[Dataset entries]
----------------

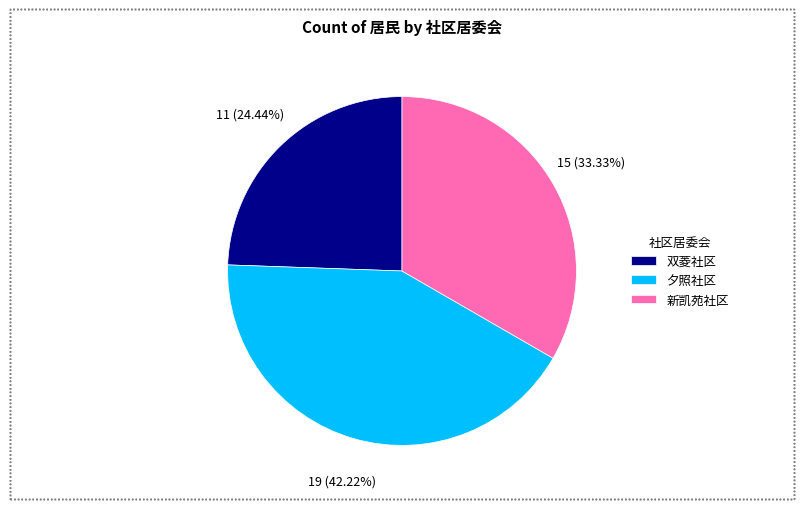

Is it true that 新凯苑社区 is 33% of the pie?

True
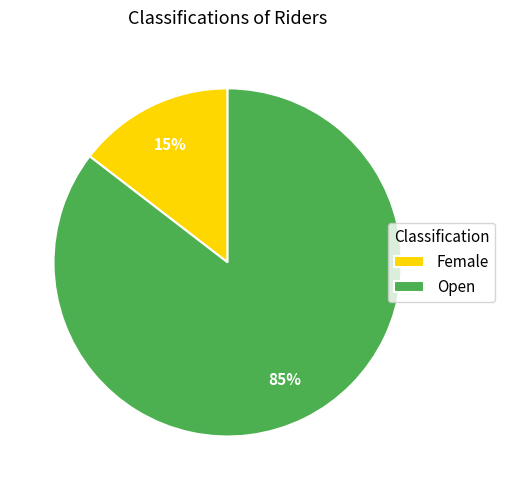

Count the number of slices in the pie.

2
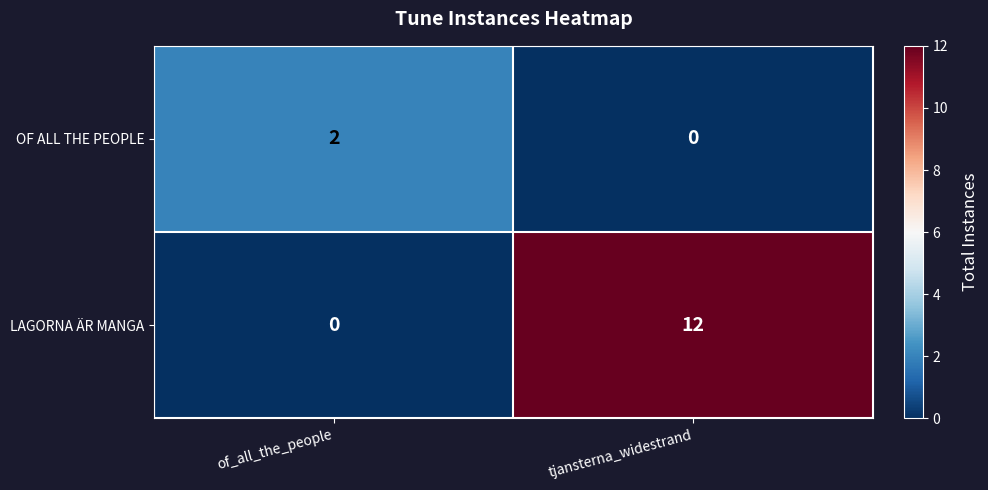

Which series has the largest range (max minus min)?

LAGORNA ÄR MANGA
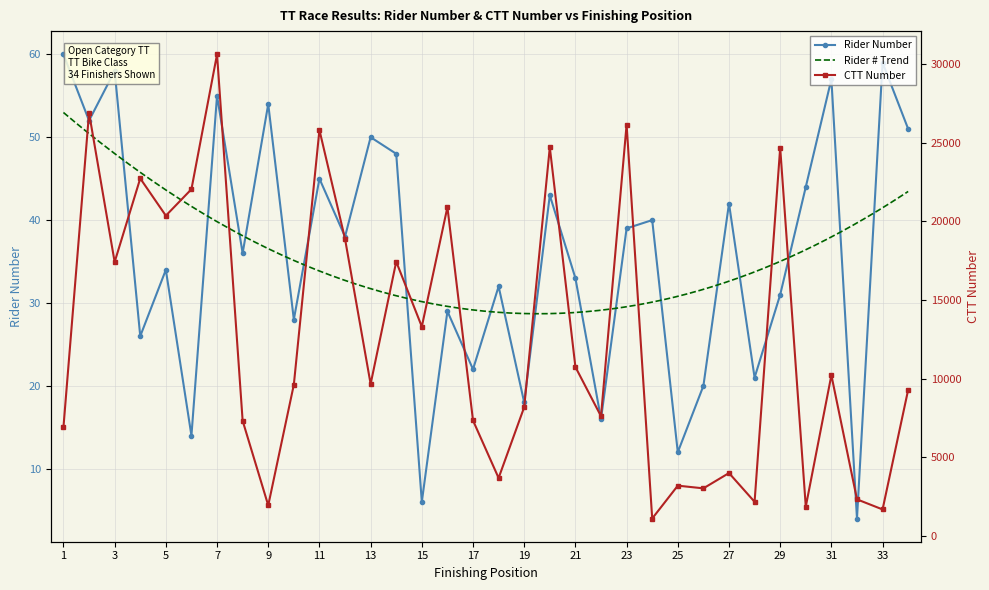

Reading left to right, what are all the values shown in this chart?

number: 60	52	58	26	34	14	55	36	54	28	45	38	50	48	6	29	22	32	18	43	33	16	39	40	12	20	42	21	31	44	57	4	59	51
ctt_number: 6913	26899	17417	22730	20362	22045	30621	7325	1941	9614	25809	18887	9659	17437	13308	20904	7340	3684	8188	24710	10743	7611	26154	1107	3196	3025	3998	2169	24683	1860	10218	2325	1684	9295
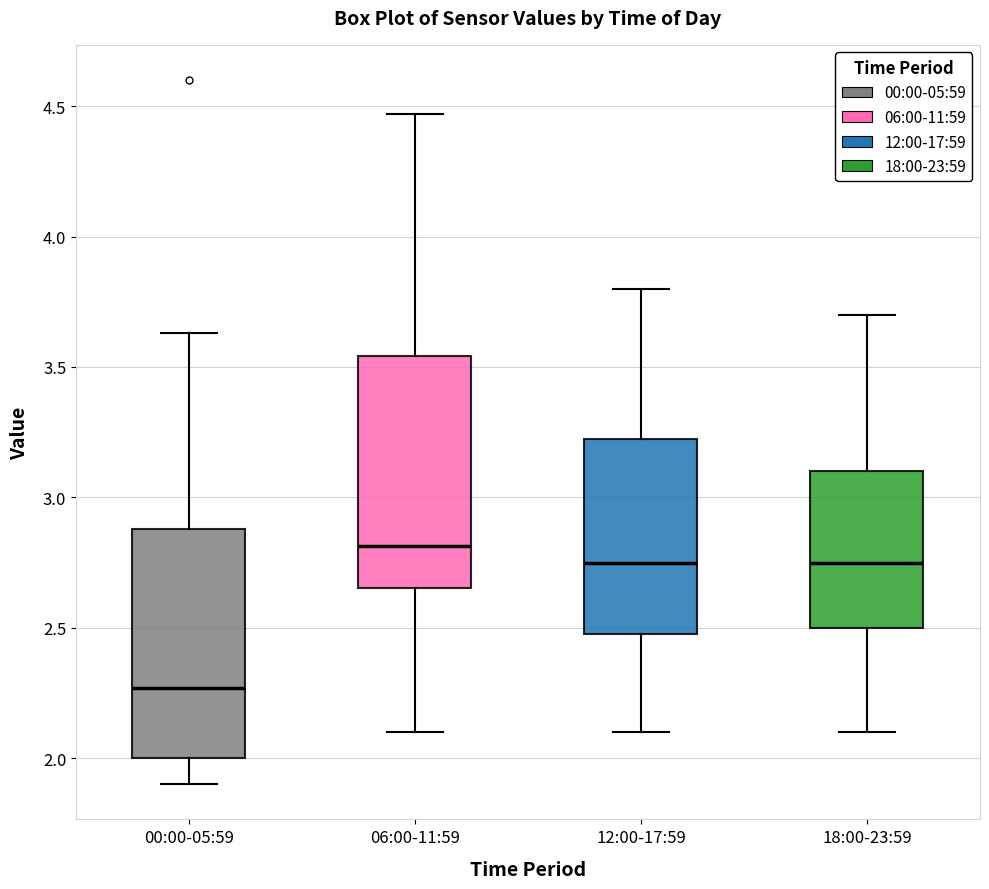

Reading left to right, read every box against the y-axis: the position of its median line, the range the box covers, and the ends of its whiskers. The values are not printed on the chart, so give them approximately, as read against the axis.

00:00-05:59: median 2.25, box 2.00 to 2.90, whiskers 1.90 to 3.65
06:00-11:59: median 2.80, box 2.65 to 3.55, whiskers 2.10 to 4.45
12:00-17:59: median 2.75, box 2.50 to 3.25, whiskers 2.10 to 3.80
18:00-23:59: median 2.75, box 2.50 to 3.10, whiskers 2.10 to 3.70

----------------

**Exercise requirements:** Copy the material above word for word, starting at its beginning and ending at the line that contains "Reading left to right, what". Leave the pictures out.

**Output for this task:**
Is it true that 新凯苑社区 is 33% of the pie?

True

Count the number of slices in the pie.

2

Which series has the largest range (max minus min)?

LAGORNA ÄR MANGA

Reading left to right, what are all the values shown in this chart?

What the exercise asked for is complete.